How should functions behave when they receive bad inputs?

mfrasco · June 26, 2025, 7:15pm

When building packages that are used by other people, is there a best practice in the R community for validating the inputs provided to a function?

For example, let's say I have a function that will only provide a meaningful result if the input is an integer vector. If the input contains non-integer numeric values, the results will not be accurate or useful.

Let's assume that the documentation clearly specifies that the input to the function should be an integer vector. I can think of three options for how to proceed.

My function should do nothing and assume that the inputs are provided correctly.
My function should validate the inputs by checking the type.

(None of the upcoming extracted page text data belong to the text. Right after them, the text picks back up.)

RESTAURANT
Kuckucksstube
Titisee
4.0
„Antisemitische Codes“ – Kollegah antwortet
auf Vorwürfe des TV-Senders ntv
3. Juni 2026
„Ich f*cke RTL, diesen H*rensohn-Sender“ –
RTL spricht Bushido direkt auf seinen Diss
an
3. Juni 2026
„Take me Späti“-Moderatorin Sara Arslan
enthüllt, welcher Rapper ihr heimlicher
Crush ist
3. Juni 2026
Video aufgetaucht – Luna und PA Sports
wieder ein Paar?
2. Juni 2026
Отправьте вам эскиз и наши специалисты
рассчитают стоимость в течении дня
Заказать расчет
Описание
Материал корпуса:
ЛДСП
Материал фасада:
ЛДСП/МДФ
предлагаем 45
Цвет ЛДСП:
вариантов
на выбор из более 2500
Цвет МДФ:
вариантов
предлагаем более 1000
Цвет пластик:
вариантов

If the expectations are not met, the function can raise an error.
My function should validate the inputs by checking the type. If the expectations are not met, the function can attempt to change the input (e.g. convert from numeric to integer).

I do not like option 3, since that type of input transformation should be done by the user. However, I can see arguments for both option 1 and option 2. Is there a preference in the R community?

Thanks for your help

startz · June 26, 2025, 8:44pm

please. Because I make dumb errors all the time and appreciate extra protection. The only exception I can see is if the function will absorb a great deal of compute time and doing the error checking takes a substantial amount of time compared to the underlying purpose of the function.

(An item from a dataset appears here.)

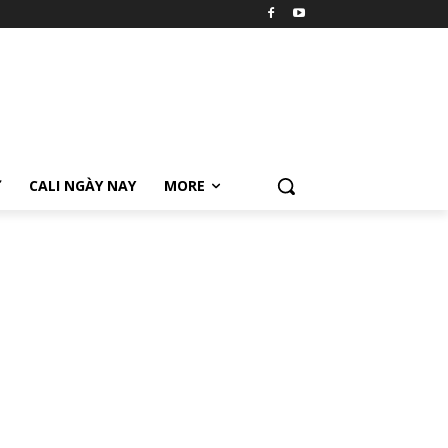
Ữ
CALI NGÀY NAY
MORE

wasd · June 27, 2025, 12:10pm

The answer is always "it depends", but for most cases I appreciate option 2. Failing early is better than potentially failing silently (which can happen in options 1 or 3), and by controlling the point of failure you can make more informative suggestions to the user.

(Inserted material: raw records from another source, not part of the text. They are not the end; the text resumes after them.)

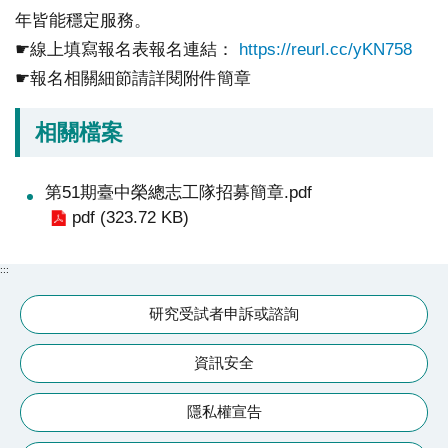
續
年皆能穩定服務。
發
☛線上填寫報名表報名連結：
https://reurl.cc/yKN758
展
☛報名相關細節請詳閱附件簡章
網
相關檔案
站
導
覽
第51期臺中榮總志工隊招募簡章.pdf
pdf (323.72 KB)
E
n
:::
g
l
研究受試者申訴或諮詢
i
s
資訊安全
h
隱私權宣告
研
究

Try not to go too far in this either, though. It can suck away a lot of effort and it doesn't really ever end. The more you protect the user against their own mistakes, the more inventive your user will be at creating their mistakes. (Including the case where the user is just future you, after you've forgotten how the internals of your old code workers.)

Please be extremely reserved in doing option 3 though. Swapping for example between integers and doubles can be a perfectly safe convenience feature (in what I imagine to be most contexts), but even then I wouldn't go so far as converting a non-integer valued double (e.g. the value 1.001) to an integer for example.